In a lengthy piece on the 12-year-old agency, West Coast editor Charles Piller wrote,
"The National Institutes of Health has supported three and a half times as many human trials of stem cell therapies, dollar for dollar, as the California agency has funded since it started making grants in 2006. Just two of its clinical trials have been completed."Piller continued,
"'I am floored by the disparity,' said Jim Lott, a health care consultant and member of the state board that monitors the agency, known as CIRM. If the numbers are correct, he told STAT, 'that doesn’t settle well with me as a voter. That doesn’t settle well with me as a taxpayer.
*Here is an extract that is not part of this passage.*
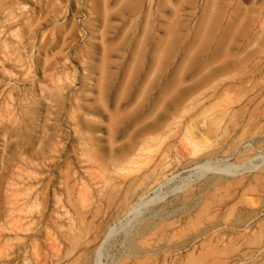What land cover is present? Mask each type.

That doesn’t settle well with me as a member of the oversight committee.'"The committee that Lott referred to is the Citizens Financial Accountability and Oversight Committee, which is the only the state body specifically charged with overseeing the stem cell agency, known formally as the California Institute for Regenerative Medicine or CIRM.
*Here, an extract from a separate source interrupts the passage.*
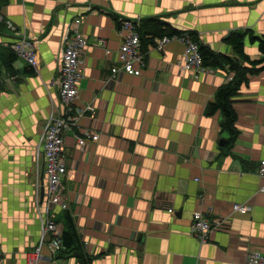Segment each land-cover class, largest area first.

Under the ballot initiative that created CIRM in 2004, it operates outside of the control of the governor or the legislature. Its funding also bypasses both the governor and legislature.
Piller said that the agency has provided more than $300 million for work that supports preclinical and clinical trials compared to $540 million for new labs and buildings. He wrote,
"In part, that’s because its directors chose to focus on infrastructure early on, as well as bench experiments and animal studies given that the biology of embryonic stem cells was not well-understood and there are formidable roadblocks to moving into human studies. Much more is known about the bone marrow stem cells that are the focus of many NIH-funded clinical trials."Randy Mills, president of the agency since 2014, "declined to comment on STAT’s specific findings, but defended the initial emphasis on labs and basic science as underpinning future clinical work," Piller wrote.
Mills said,
“If we’re behind [NIH], we’re going to get better.”Mills has refocused the agency since coming aboard, pushing hard to fund clinical work, including 10 clinical trials in 2016 and projecting 40 new trials before the agency's money runs out in three years.
The possibility of another multi-billion dollar bond measure exists in 2018. However, Lott said he would not support such a measure again. He told Piller,
“We were all caught up in the time, and the events were different when we first looked at this. But not today. Not at all.”The STAT piece covered some familiar ground for readers of the California Stem Cell Report. But it also had fresh comments from the Center for Genetics and Society, Paul Knoepfler, the blogging stem cell scientist at UC Davis, and George Daley, dean of the Harvard Medical School.
STAT is a relatively new national, online news effort dealing with health, medicine and scientific discovery. It was started in November 2015 by John Henry, owner of Boston Globe Media and the Boston Red Sox. The well-regarded news operation is independent of the Globe but shares content.